Glycogen Storage Disease type II: genetic and biochemical analysis of novel mutations in infantile patients from Turkish ancestry.
Article Details
- CitationCopy to clipboard
Hermans MM, Kroos MA, Smeitink JA, van der Ploeg AT, Kleijer WJ, Reuser AJ
Glycogen Storage Disease type II: genetic and biochemical analysis of novel mutations in infantile patients from Turkish ancestry.
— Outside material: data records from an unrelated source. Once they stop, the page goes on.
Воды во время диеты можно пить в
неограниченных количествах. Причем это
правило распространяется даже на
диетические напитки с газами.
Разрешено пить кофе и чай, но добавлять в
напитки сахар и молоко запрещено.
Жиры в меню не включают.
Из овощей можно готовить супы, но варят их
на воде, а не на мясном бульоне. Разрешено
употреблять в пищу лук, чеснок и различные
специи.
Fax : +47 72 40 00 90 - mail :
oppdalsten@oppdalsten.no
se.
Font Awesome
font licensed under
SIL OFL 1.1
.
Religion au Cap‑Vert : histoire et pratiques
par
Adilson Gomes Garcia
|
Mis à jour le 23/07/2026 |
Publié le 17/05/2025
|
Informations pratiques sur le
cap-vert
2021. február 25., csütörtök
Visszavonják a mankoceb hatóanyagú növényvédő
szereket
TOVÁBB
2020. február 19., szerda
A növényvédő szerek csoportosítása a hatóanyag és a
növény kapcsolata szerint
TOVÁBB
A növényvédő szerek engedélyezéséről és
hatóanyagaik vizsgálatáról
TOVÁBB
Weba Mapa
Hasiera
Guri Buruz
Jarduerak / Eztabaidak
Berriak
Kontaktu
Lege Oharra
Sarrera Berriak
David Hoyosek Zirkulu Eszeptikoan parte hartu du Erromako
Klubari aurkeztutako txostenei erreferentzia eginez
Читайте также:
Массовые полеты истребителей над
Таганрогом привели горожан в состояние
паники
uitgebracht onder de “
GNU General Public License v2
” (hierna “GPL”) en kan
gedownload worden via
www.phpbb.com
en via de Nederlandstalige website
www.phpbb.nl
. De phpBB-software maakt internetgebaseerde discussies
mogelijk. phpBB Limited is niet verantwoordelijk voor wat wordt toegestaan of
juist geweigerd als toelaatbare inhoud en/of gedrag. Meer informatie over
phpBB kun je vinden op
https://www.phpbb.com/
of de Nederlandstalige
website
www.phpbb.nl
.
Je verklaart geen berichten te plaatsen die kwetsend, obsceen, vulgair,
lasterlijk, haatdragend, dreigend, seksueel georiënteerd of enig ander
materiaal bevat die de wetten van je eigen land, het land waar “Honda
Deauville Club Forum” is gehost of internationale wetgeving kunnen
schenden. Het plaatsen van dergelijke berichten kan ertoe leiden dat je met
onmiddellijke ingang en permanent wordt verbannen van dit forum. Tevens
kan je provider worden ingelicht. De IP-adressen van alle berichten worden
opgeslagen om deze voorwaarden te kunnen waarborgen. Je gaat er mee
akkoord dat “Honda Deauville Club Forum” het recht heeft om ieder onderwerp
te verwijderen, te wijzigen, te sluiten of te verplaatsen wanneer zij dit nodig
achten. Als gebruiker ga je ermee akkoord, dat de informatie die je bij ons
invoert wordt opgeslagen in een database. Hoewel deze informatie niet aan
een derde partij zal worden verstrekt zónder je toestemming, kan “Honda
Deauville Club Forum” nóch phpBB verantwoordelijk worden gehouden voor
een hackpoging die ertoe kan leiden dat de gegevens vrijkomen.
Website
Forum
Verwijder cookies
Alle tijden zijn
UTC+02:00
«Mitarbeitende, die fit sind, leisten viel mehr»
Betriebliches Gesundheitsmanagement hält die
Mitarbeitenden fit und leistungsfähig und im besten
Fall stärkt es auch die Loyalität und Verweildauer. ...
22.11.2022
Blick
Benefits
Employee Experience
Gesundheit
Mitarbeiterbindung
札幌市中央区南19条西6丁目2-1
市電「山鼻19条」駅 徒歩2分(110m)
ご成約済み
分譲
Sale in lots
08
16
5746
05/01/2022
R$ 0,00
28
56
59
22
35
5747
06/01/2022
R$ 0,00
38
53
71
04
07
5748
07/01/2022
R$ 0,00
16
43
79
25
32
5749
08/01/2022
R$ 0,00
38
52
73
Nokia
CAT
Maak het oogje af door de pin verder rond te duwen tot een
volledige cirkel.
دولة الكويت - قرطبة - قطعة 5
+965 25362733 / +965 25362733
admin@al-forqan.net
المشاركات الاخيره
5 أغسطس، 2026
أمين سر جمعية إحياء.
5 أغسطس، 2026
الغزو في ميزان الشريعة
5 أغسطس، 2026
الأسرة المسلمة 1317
Hum Mutat. 1998;11(3):209-15.
- PubMed ID
- 9521422 [ View in PubMed]
- Abstract
Glycogen Storage Disease type II (GSDII) is caused by the deficiency of lysosomal alpha-glucosidase (acid maltase). This paper reports on the characterization of the molecular defects in 6 infantile patients from Turkish ancestry. Five of the 6 patients had reduced levels of the lysosomal alpha-glucosidase precursor. Conversion to mature enzyme was impaired in all cases, and the lysosomal alpha-glucosidase activity in all patients fibroblasts was less than 0.5% of control. DNA sequence analysis revealed 3 new mutations. One mutation, found in 3 patients in homozygous form, was a double insertion in exon 19 (2471AG-->CAGG) leading to a frameshift after Pro 913. It is the first insertion mutation described in the lysosomal alpha-glucosidase gene. Two patients were homozygous for missense mutations leading to the substitution of Ser to Pro at amino acid 566 (S566P) in one case and of Pro to Arg at amino acid 768 (P768R) in the other. One patient was found to have a Gly to Arg missense mutation at amino acid 643 (G643R), previously identified in an adult patient (Hermans et al., 1993), combined with a silent second allele. The latter 3 mutations were introduced in the wild type lysosomal alpha-glucosidase cDNA and expressed in COS cells to analyze their effect. Precursor species of 110 kD were formed but the maturation was impaired. As a result there was an overall deficiency of catalytic activity, which is in accordance with the findings in the patients fibroblasts and with the clinical phenotype.